Quais são as chances do marco regulatório avançar no Congresso, sendo que muitos parlamentares possuem concessão de rádio e TV, além de haver pressão das grandes empresas? E por que o governo não apresenta a proposta?
Nos últimos anos, se você tomar como referência o processo da Constituinte, que vai fazer 23 anos, não conseguimos avançar em nada em relação ao que já está na Constituição. Teve a decisão sobre a TV digital, que no meu ponto de vista foi um retrocesso, houve de positivo a criação da EBC, a realização da primeira Conferência Nacional de Comunicação. Mas avanço mesmo, não houve nada. Se você tomar como referência as duas últimas décadas, a possibilidade de haver alguma modificação no Congresso é muito difícil. A esperança sempre foi que um governo, um Executivo eleito com apoio popular, tivesse condições de mobilizar parcelas significativas da sociedade, mostrar a importância da questão, em ultima análise, do direito à comunicação, e conseguir fazer modificações tipo o marco regulatório. Eu não vejo essa vontade expressa, por exemplo, nas falas do ministro das Comunicações. Vejo com muita simpatia, como algo muito positivo, as decisões do 4º Congresso do PT, porque mostram que há uma diferença entre o PT e o governo. Quer dizer, o PT está no governo mas o PT tem que ter, como partido, as suas próprias posições e metas e lutar por elas. Nesse sentido, o PT reiterar posições que não têm nada de extraordinário… Eu não sou um otimista, em relação a estas questões, até porque eu já estou há muito tempo nesse negócio e não vejo luz no fim do túnel.

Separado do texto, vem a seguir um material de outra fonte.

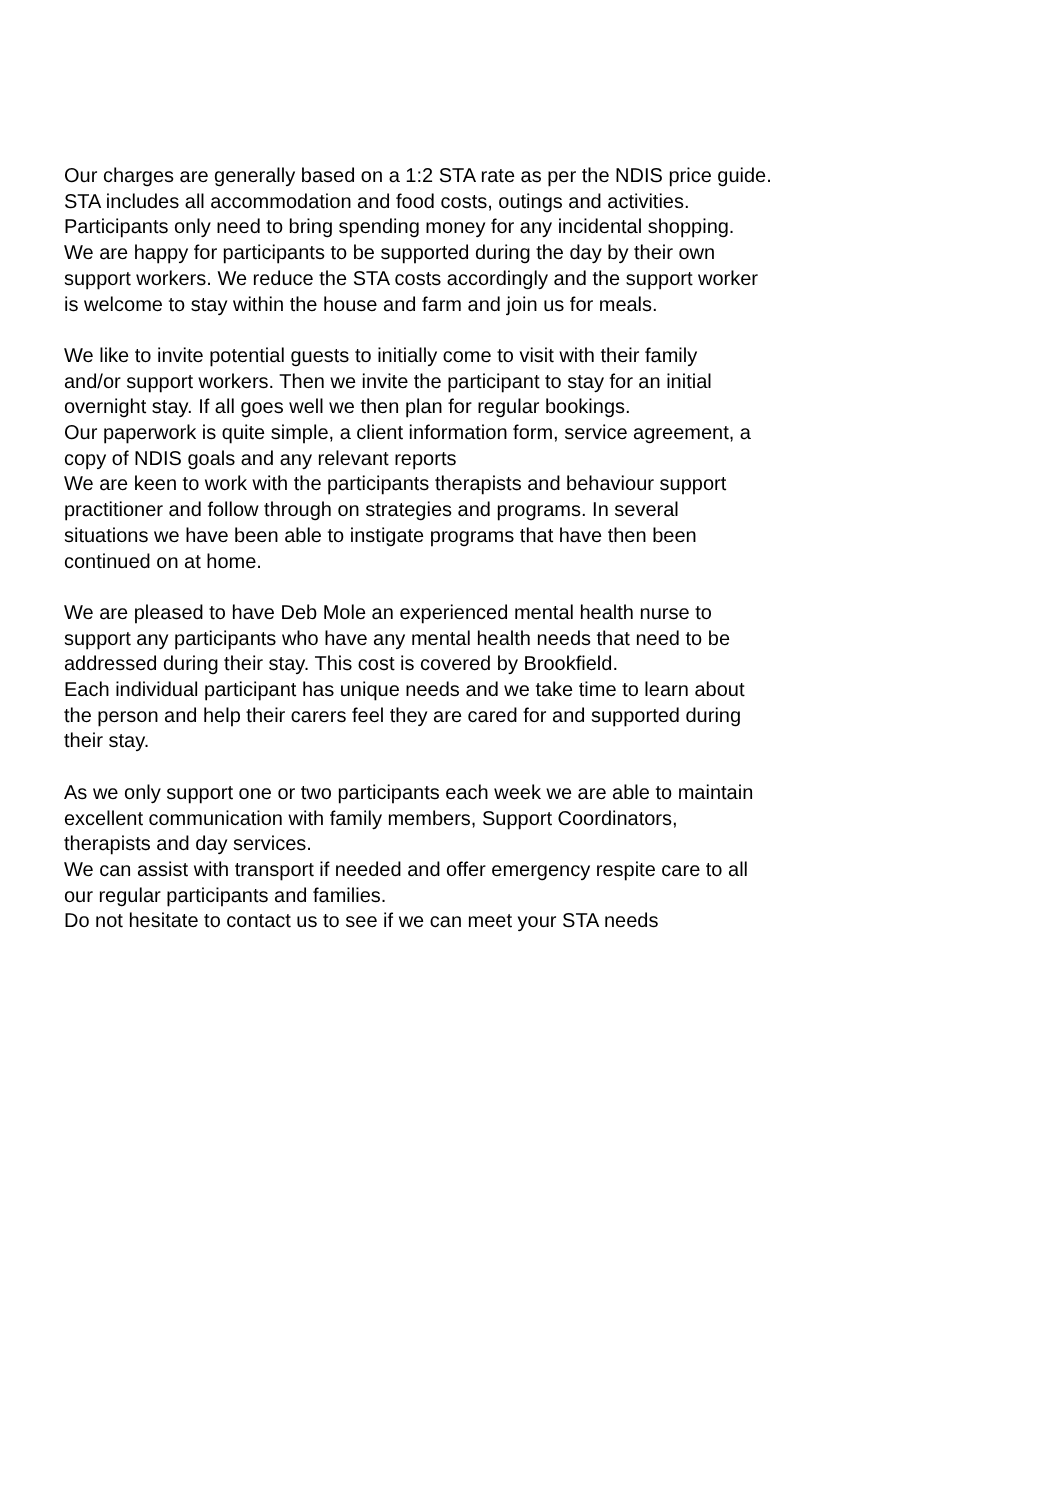Our charges are generally based on a 1:2 STA rate as per the NDIS price guide.
STA includes all accommodation and food costs, outings and activities.
Participants only need to bring spending money for any incidental shopping.
We are happy for participants to be supported during the day by their own
support workers. We reduce the STA costs accordingly and the support worker
is welcome to stay within the house and farm and join us for meals.
We like to invite potential guests to initially come to visit with their family
and/or support workers. Then we invite the participant to stay for an initial
overnight stay. If all goes well we then plan for regular bookings.
Our paperwork is quite simple, a client information form, service agreement, a
copy of NDIS goals and any relevant reports
We are keen to work with the participants therapists and behaviour support
practitioner and follow through on strategies and programs. In several
situations we have been able to instigate programs that have then been
continued on at home.
We are pleased to have Deb Mole an experienced mental health nurse to
support any participants who have any mental health needs that need to be
addressed during their stay. This cost is covered by Brookfield.
Each individual participant has unique needs and we take time to learn about
the person and help their carers feel they are cared for and supported during
their stay.
As we only support one or two participants each week we are able to maintain
excellent communication with family members, Support Coordinators,
therapists and day services.
We can assist with transport if needed and offer emergency respite care to all
our regular participants and families.
Do not hesitate to contact us to see if we can meet your STA needs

Algo que assusta a mídia é o controle social sobre a comunicação. O que significa esse controle social?
A Constituição fala na questão do controle social nas várias áreas de políticas públicas. Educação, saúde, assistência social. O controle social é uma forma de descentralização administrativa e de ampliação da participação direta da população na formação, acompanhamento, e até mesmo na gestão de políticas públicas. No caso da saúde, há mais de 40 anos existem no Brasil os conselhos. Porto Alegre é pioneira na experiência de controle social dos orçamentos, os chamados Orçamentos Participativos. Agora, na medida em que o governo federal não coloca na rua um projeto de marco regulatório, ele próprio dá margem a que os interesses contrários a qualquer forma de regulação, ou a qualquer coisa que seja diferente ao status quo, façam as mais estapafúrdias acusações, porque não se tem um texto de referência para fazer a discussão. Se você tiver um texto de referência de uma proposta do marco regulatório, vai ter que ser discutido o que está lá. O sujeito fala em conselhos estaduais de comunicação, por exemplo, como acontece aqui em Brasília. Vários setores dizem que se trata de censura. Mas na lei orgânica do Distrito Federal está aprovado desde 1993, tem um artigo que fala na criação de um conselho e tem que regulamentar. É um órgão de assessoramento do poder executivo para a formulação dos planos regionais de comunicação. Você vê que isso não tem nada a ver com censura, então a discussão fica mais fácil de ser feita, porque você tem um projeto.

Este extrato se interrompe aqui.